Didasarkan rangkuman data yang diperoleh pada BAN-S/M maka cenderung sangat sulit untuk mendapatkan data akurat misalnya status atau peringkat akreditasi satuan pendidikan yang berada di masing-masing provinsi karena terdapat perbedaan antara data yang ada pada BAN-S/M di tingkat pusat dan BAP-S/M di tingkat provinsi. Hal yang sama juga ditemukan untuk data terkini dari asesor di masing-masing provinsi. Dengan demikian, isu akuntabilitas juga belum memenuhi seperti yang diharapkan. Adanya sistem pendataan yang kurang akurat, valid dan handal (reliable) ini seyogianya perlu menjadi suatu perhatian khusus pada masa mendatang karena data menjadi acuan dalam setiap proses pembahasan khususnya dalam pengajuan anggaran untuk memastikan berapa sebenarnya alokasi anggaran yang diperlukan baik yang dialokasikan melalui APBN (Anggaran Pendapat dan Belanja Nasional) maupun melalui APBD (Anggaran Pendapatan dan Belanja Daerah). Salah satu yang mungkin dapat 9
dipertimbangkan adalah bahwa pendataan harus dilakuka secara sentralistik yaitu dikelola langsung oleh BAN-S/M di tingkat pusat dengan beberapa kondisi yang dipersyaratkan yaitu bahwa BAN-S/M harus menyiapkan mekanisme dan proses pelatihan yang sesuai bagi BAP-S/M sehingga proses transfer data dapat dilakukan secara on-line pada waktu yang nyata (real-time).

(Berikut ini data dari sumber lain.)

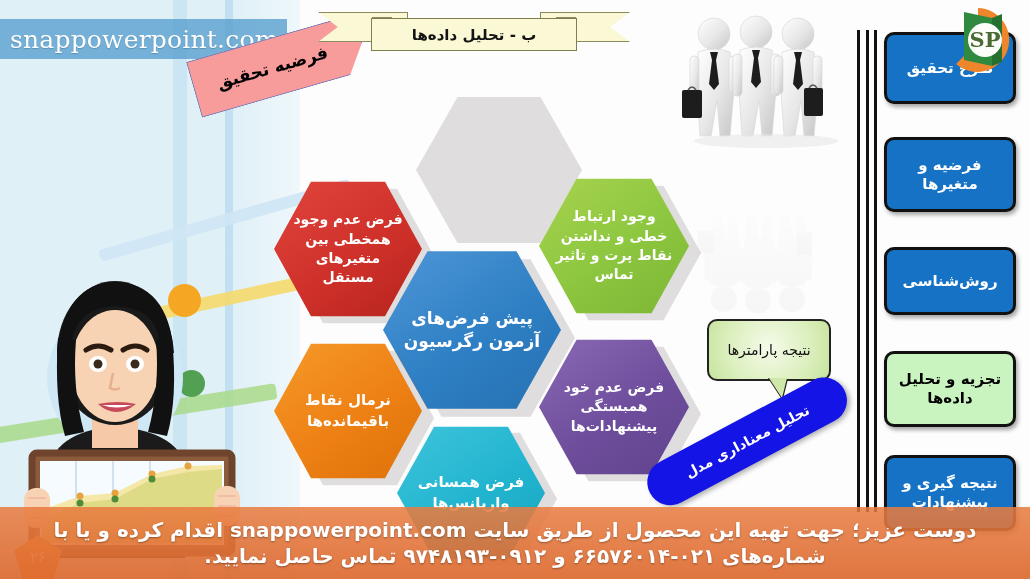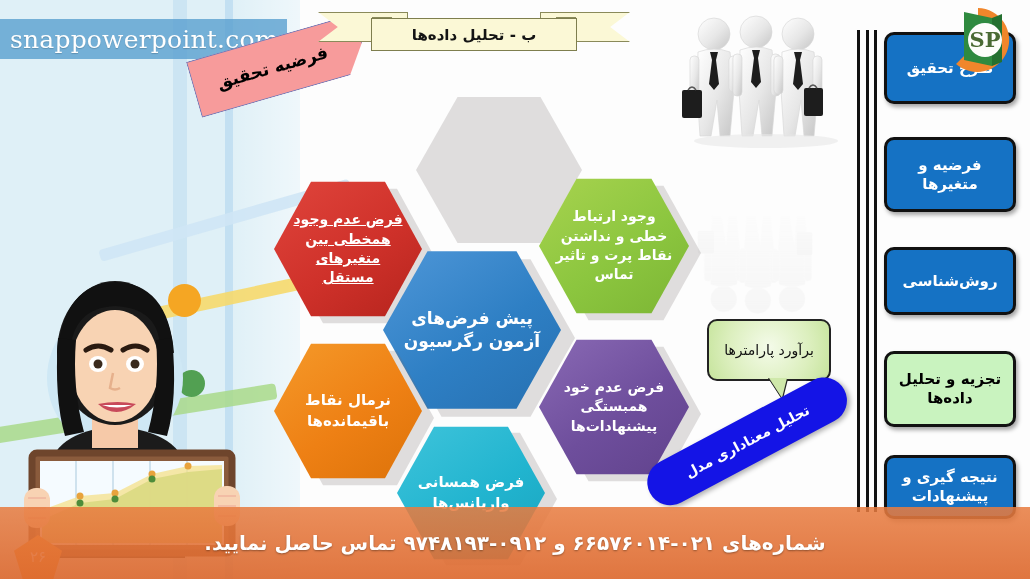--- a/index.html
+++ b/index.html
@@ -125,7 +125,7 @@
   }
 
   .hex-red    { background: linear-gradient(145deg,#e0453c 0%, #c82a22 55%, #b0231c 100%); }
-  .hex-red2   { background: linear-gradient(145deg,#e0453c 0%, #cf312a 55%, #b5241d 100%); text-decoration: underline; }
+  .hex-red2   { background: linear-gradient(145deg,#e0453c 0%, #cf312a 55%, #b5241d 100%); }
   .hex-green  { background: linear-gradient(145deg,#a8d34f 0%, #8cc63f 55%, #7cb534 100%); }
   .hex-blue   { background: linear-gradient(145deg,#4f97d8 0%, #2e7fc4 55%, #2670b1 100%); }
   .hex-orange { background: linear-gradient(145deg,#f59a2a 0%, #ee8014 55%, #dc7209 100%); }

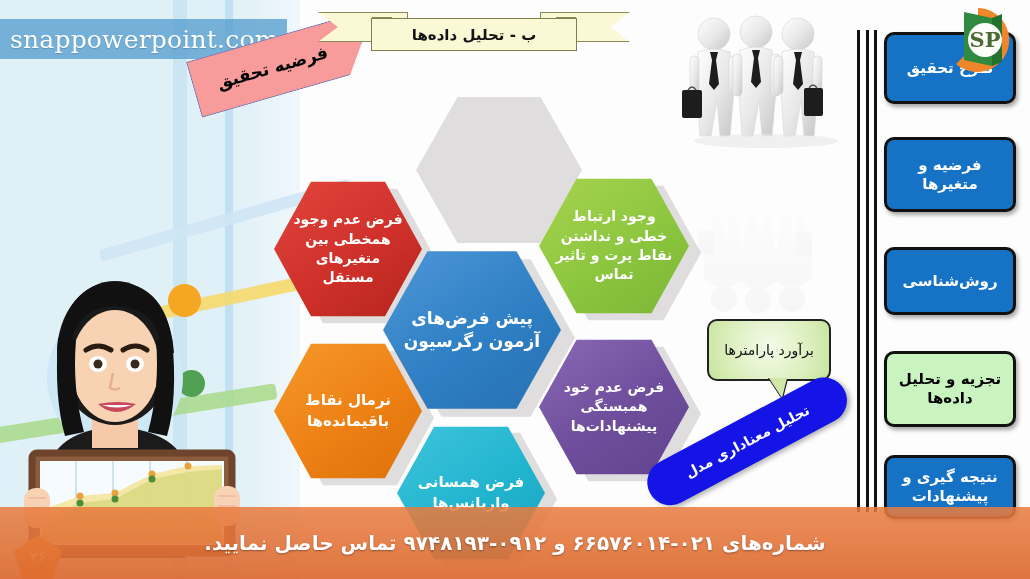--- a/index.html
+++ b/index.html
@@ -427,7 +427,7 @@
   </div>
 
   <div class="callout">
-    <span>برآورد پارامترها</span>
+    <span>نتیجه پارامترها</span>
     <div class="tip"></div>
   </div>
 

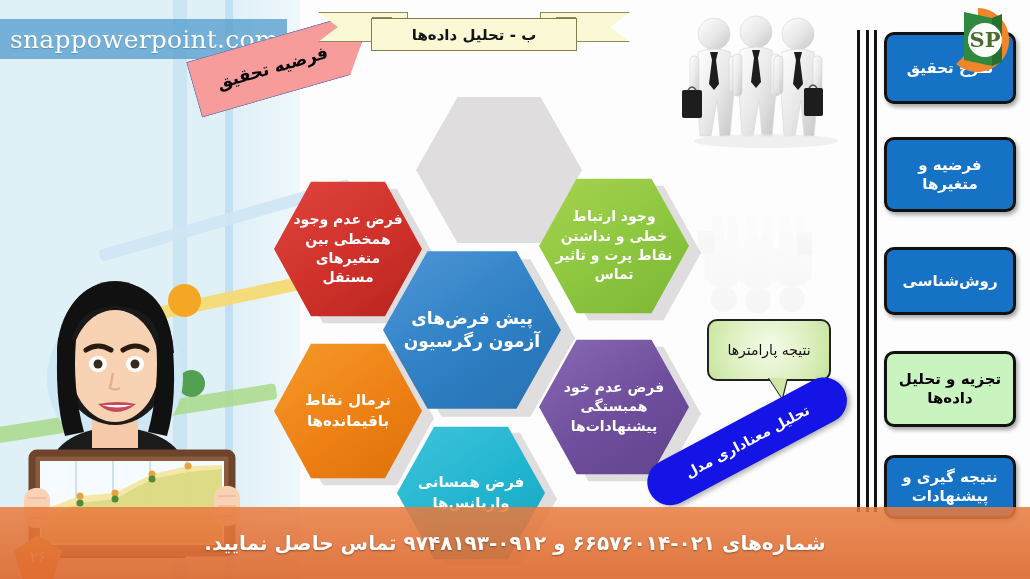--- a/index.html
+++ b/index.html
@@ -451,7 +451,7 @@
   <div class="side-item side-green" style="top:351px;height:76px;">
     <span>تجزیه و تحلیل داده‌ها</span>
   </div>
-  <div class="side-item side-blue" style="top:455px;height:64px;">
+  <div class="side-item side-blue" style="top:455px;height:76px;">
     <span>نتیجه گیری و پیشنهادات</span>
   </div>
 

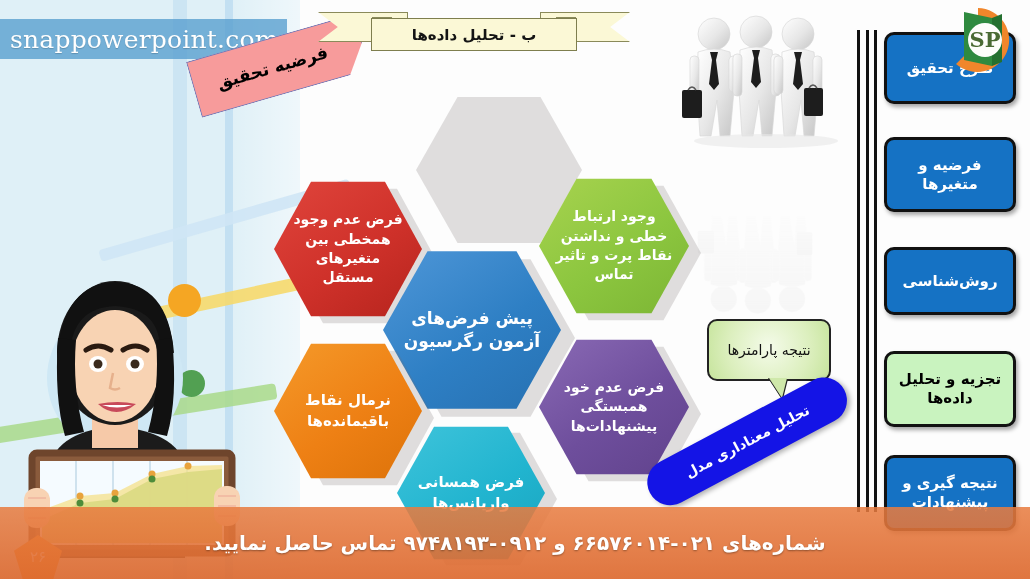--- a/index.html
+++ b/index.html
@@ -470,6 +470,7 @@
   </div>
 
   <div class="bottom-banner">
+    <div class="line">دوست عزیز؛ جهت تهیه این محصول از طریق سایت snappowerpoint.com اقدام کرده و یا با</div>
     <div class="line">شماره‌های ۰۲۱-۶۶۵۷۶۰۱۴ و ۰۹۱۲-۹۷۴۸۱۹۳ تماس حاصل نمایید.</div>
   </div>
 

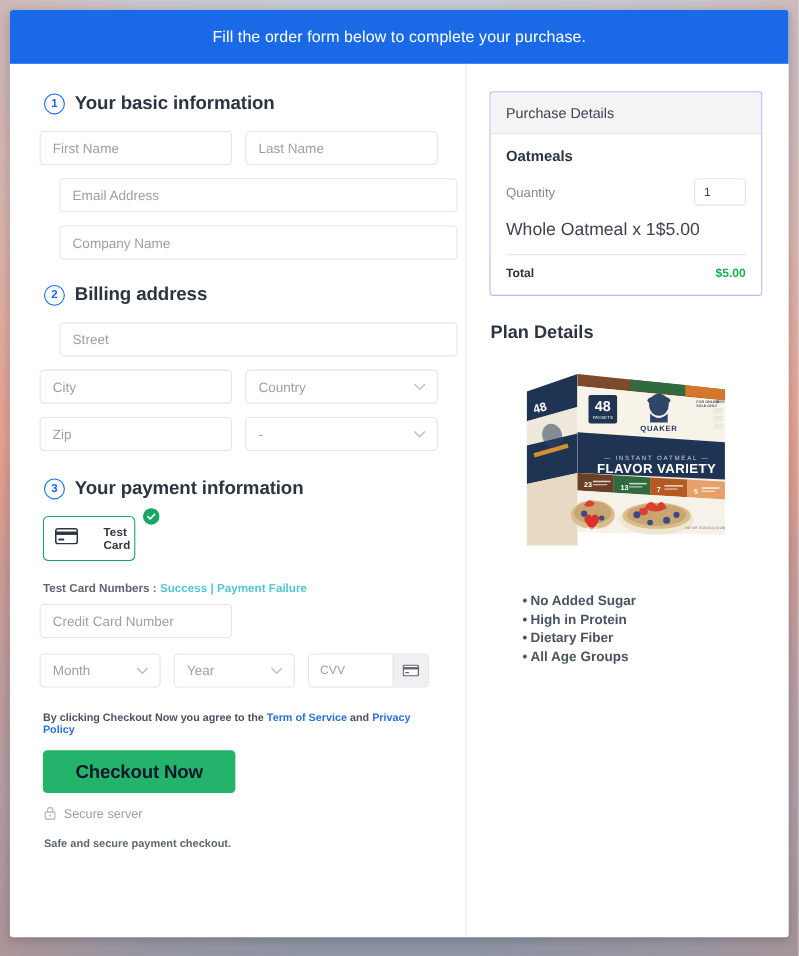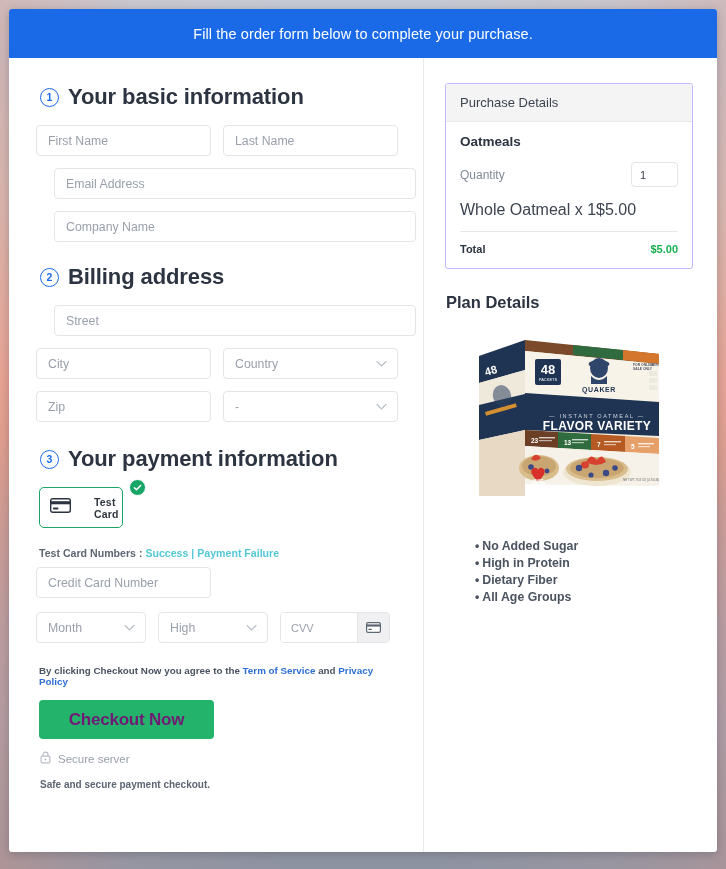--- a/index.html
+++ b/index.html
@@ -109,7 +109,7 @@
     font-weight: 600;
   }
   .sec-title {
-    font-size: 22px;
+    font-size: 17px;
     color: #2b3440;
     font-weight: 700;
     letter-spacing: -0.1px;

Kesimpulan Beberapa kesimpulan dari hasil kajian terhadap situasi dan kondisi yang ada dalam mekanisme akreditasi sekolah/madrasah yang sekaligus menjadi tantangan yang harus segera ditindaklanjuti di masa mendatang adalah sebagai berikut: 1. Hasil akreditasi cenderung masih belum dimanfaatkan oleh berbagai pemangku kepentingan terkait baik khususnya di tingkat kabupaten/kota yang kemungkinan disebabka bahwa hasil dan laporan akreditasi belum dirinci sampai aspek operasional yaitu antara lain berupa analisis secara sistematis terhadap rekomendasi dari setiap komponen yang dianalisis sesuai instrumen yang digunakan, serta belum adanya rekomendasi yang jelas tentang tindak-lanjut yang seyogianya dapat dilakukan oleh pemangku kepentingan di tingkat satuan pendidikan agar dapat membenahi di masa mendatang untuk meningkatkan status atau peringkat akreditasinya; 2. Masih belum ada suatu mekanisme yang dapat memberikan gambaran faktual terhadap kinerja dari asesor yang ada, termasuk sejauhmana mereka sudah menjalankan tanggung jawabnya secara kredibel dan akuntabel, sejauhmana sudah terdapat beban kerja yang memadai antar asesor di masing-masing provinsi, serta sejauhmana para asesor memiliki kode etik yang dapat menjawab keraguan masyarakat terhadapat transparansi dan akuntabilitas asesor pada saat melaksanakan tugasnya; dan 3. Koordinasi antara BAN-S/M dan BAP-S/M masih perlu ditingkatkan ke masa depan mengingat masih ditemukannya data yang belum sinkron khususnya terkait peringkat akreditasi dan asesor pada kedua institusi dimaksud karena masingmasing mempunyai mekanisme pendataan yang kurang saling mendukung. Pembenahan koordinasi dimaksud dimaksudkan untuk mewujudkan prinsip-prinsip akreditasi yang objektif, komprehensif, adil, transparan, akuntabel dan professional.
Daftar Acuan
10
Badan Akreditasi Nasional Sekolah/Madrasah. (2010). Pokok-Pokok Kebijakan dan Pedoman Akreditasi Sekolah/Madrasah. Jakarta: Badan Akreditasi Nasional Sekolah/Madrasah (BANS/M). Kementerian Pendidikan dan Kebudayaan.(2012). Peraturan Menteri Pendidikan dan Kebudayaan Republik Indonesia Nomor 59 Tahun 2012 tentang Badan Akreditasi Nasional. Jakarta: Kementerian Pendidikan dan Kebudayaan. Ministry of Education and Culture. (2012). INDONESIA: Educational Statistics in Brief 2011/2012. Jakarta: Ministry of Education and Culture.